3. You get back a list that shows the top phrases and their precise frequency count.

## Frequently Asked Questions

**How does N-Gram Frequency Engine MCP Server count phrases?**
It uses native V8 JavaScript to perform deterministic counting on the source text, guaranteeing accurate counts for unigrams, bigrams, and trigrams. This process bypasses LLM token limits entirely.

**Can I use extract_ngram_frequencies to count phrases in PDFs?**
Yes, as long as the PDF content is first extracted into a plain text string, the `extract_ngram_frequencies` tool can process it. The engine works on raw text data.

**Is this better than just asking my agent to summarize the document?**
Yes, because summarizing describes concepts; counting is factual. This server gives you hard metrics (the frequency count), while a summary only provides qualitative takeaways. They solve different problems.

**How do I change the N-Gram size using extract_ngram_frequencies?**
You set the desired 'N' value in your prompt or function call. For example, setting N=2 counts bigrams (two words), and N=3 counts trigrams (three words).

**When I use `extract_ngram_frequencies`, what is the maximum size of text it can process?**
The engine handles extremely large texts, limited primarily by available memory. You don't need to worry about typical token limits or length restrictions. Since it uses native V8 JavaScript, processing speed remains high even with massive inputs.

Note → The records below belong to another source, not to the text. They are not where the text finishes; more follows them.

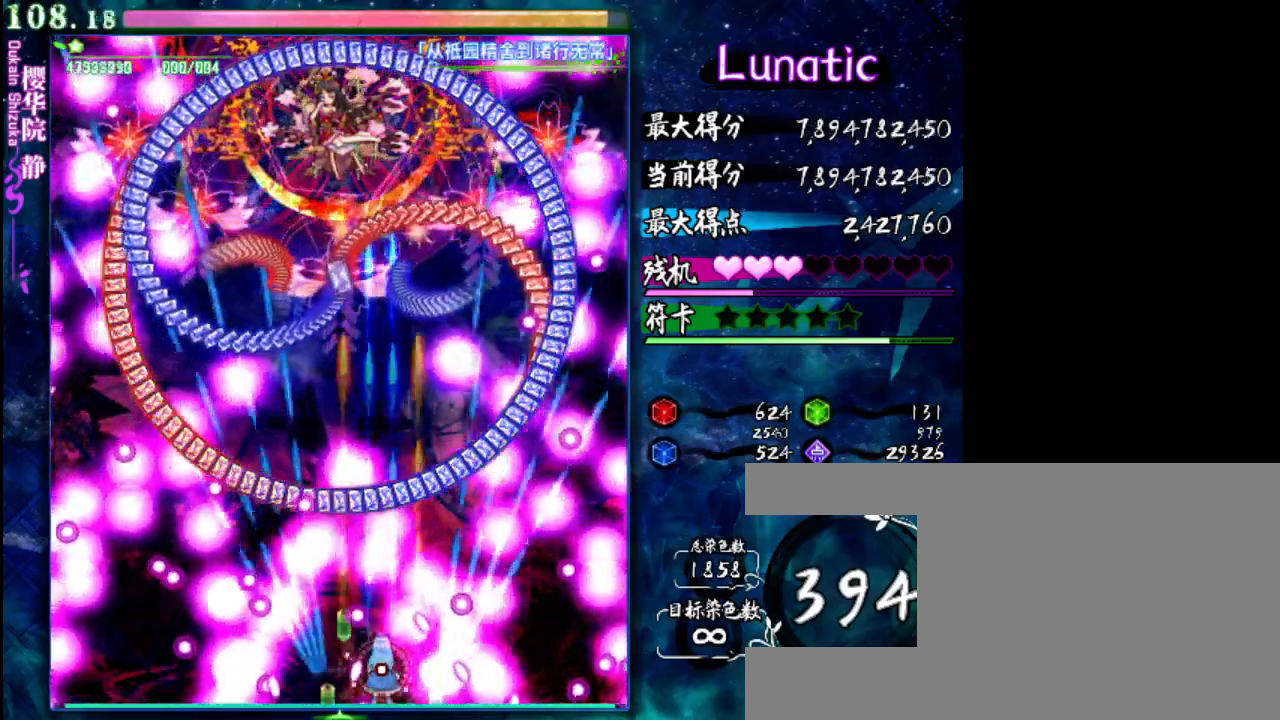
{"keys": ["shift", "z"], "events": [[250, "left", "down"], [450, "left", "up"]]}
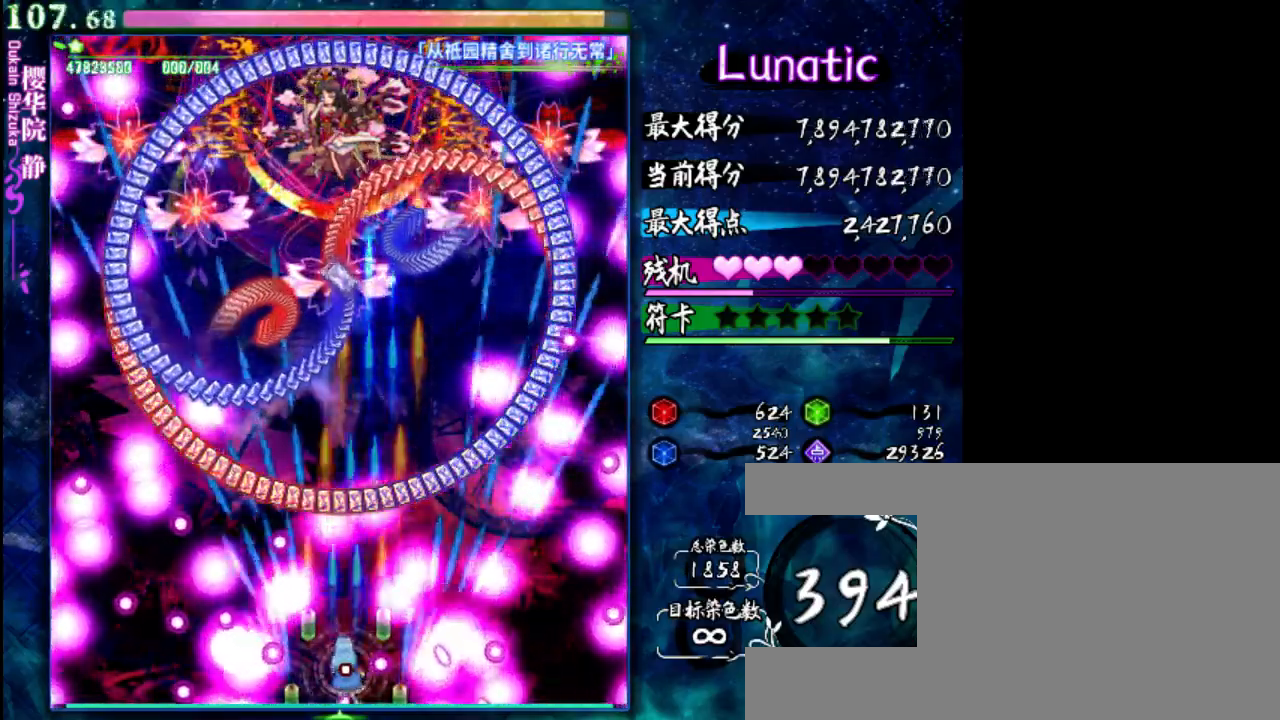
{"keys": ["down", "shift", "z"], "events": [[50, "down", "down"]]}
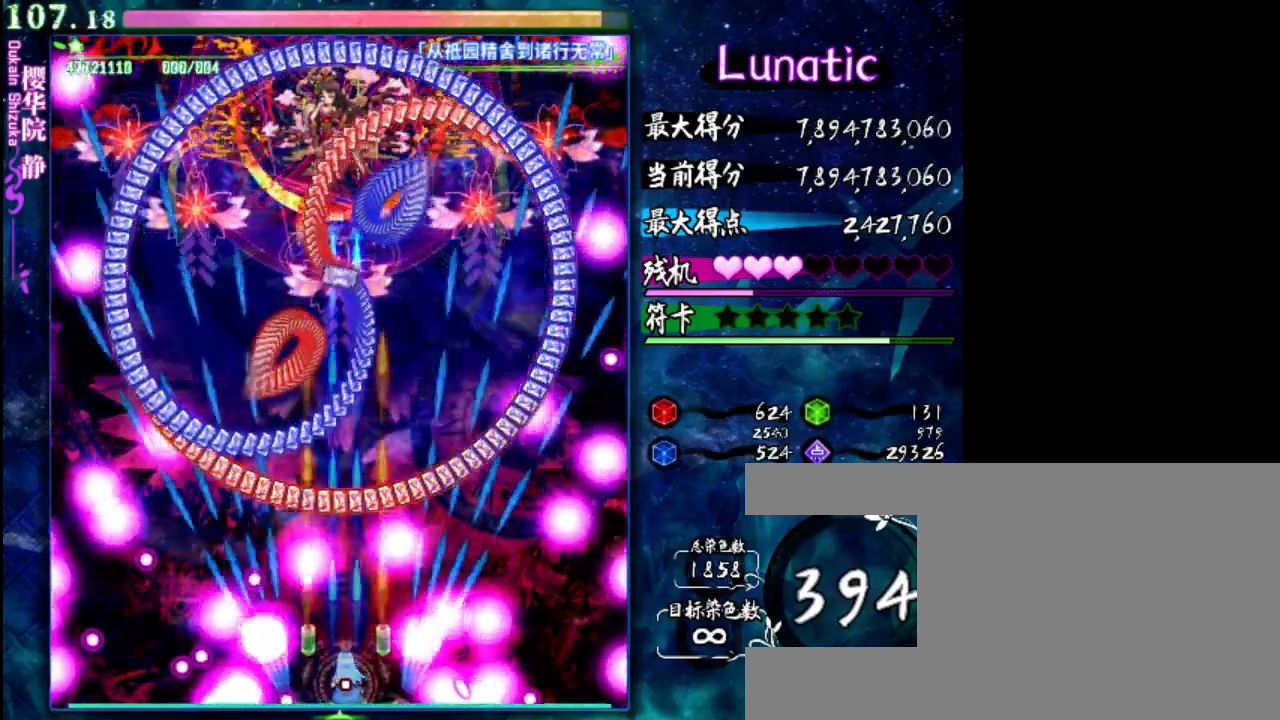
{"keys": ["right", "shift", "z"], "events": [[133, "left", "down"], [233, "down", "up"], [267, "left", "up"], [433, "right", "down"]]}
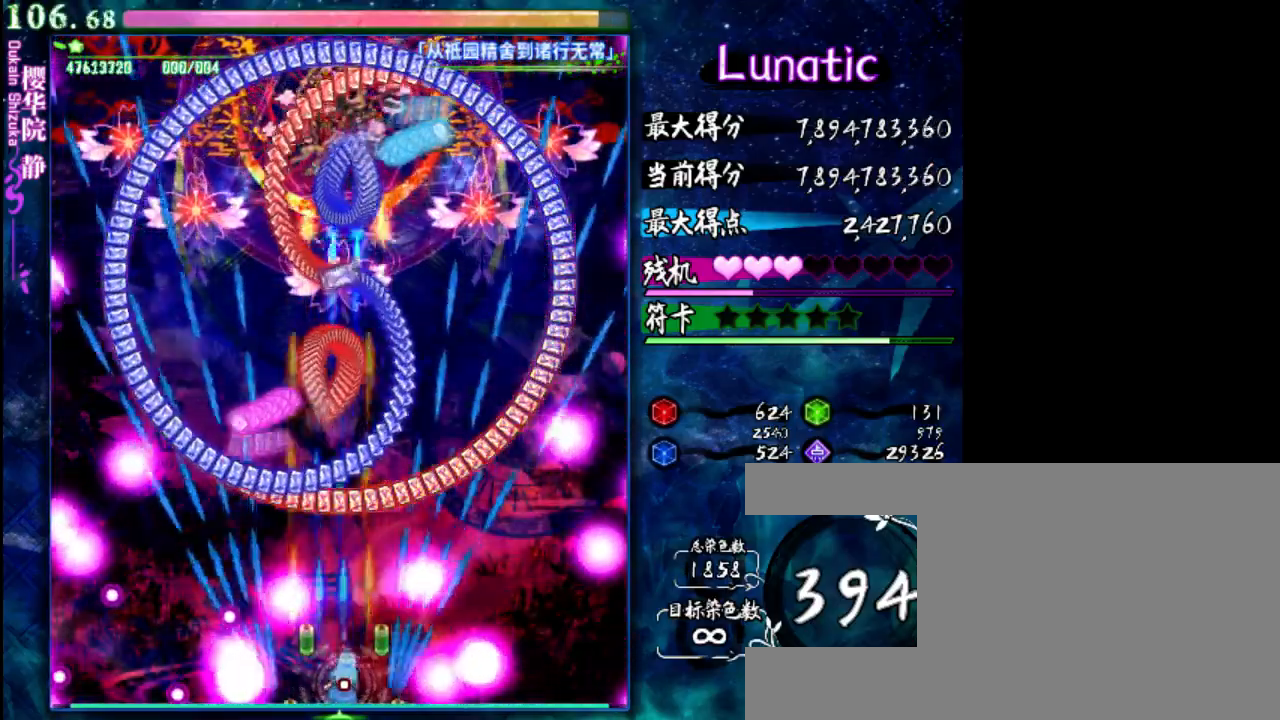
{"keys": ["shift", "z"], "events": [[33, "right", "up"], [433, "up", "down"], [500, "up", "up"]]}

**Can `extract_ngram_frequencies` handle text that has complex formatting or mixed characters?**
It requires raw, clean plain text input for the most accurate results. If your source material includes HTML tags or unusual symbols, it’s best practice to strip those out first. This ensures the engine focuses only on meaningful word sequences.

**What security measures govern the data used by `extract_ngram_frequencies`?**
Your text input is processed securely within the Vinkius infrastructure for computation. We do not retain your source documents or use them to train our models; you only receive the calculated frequency output.

**If I run `extract_ngram_frequencies` with an empty string, what error response should I expect?**
It handles null or empty inputs gracefully. Instead of throwing an error, it returns a zero count for all N-Grams. This makes the tool reliable for conditional logic within your agent workflows.

**What are Bigrams and Trigrams?**
A bigram is a sequence of two adjacent words (e.g., 'machine learning'). A trigram is three (e.g., 'natural language processing').

**Does it lowercase the text automatically?**
Yes, all text is automatically lowercased and tokenized natively to ensure accurate aggregation of phrases.

**Is this faster than asking Claude?**
Significantly faster and 100% accurate. LLMs cannot count occurrences across thousands of tokens reliably.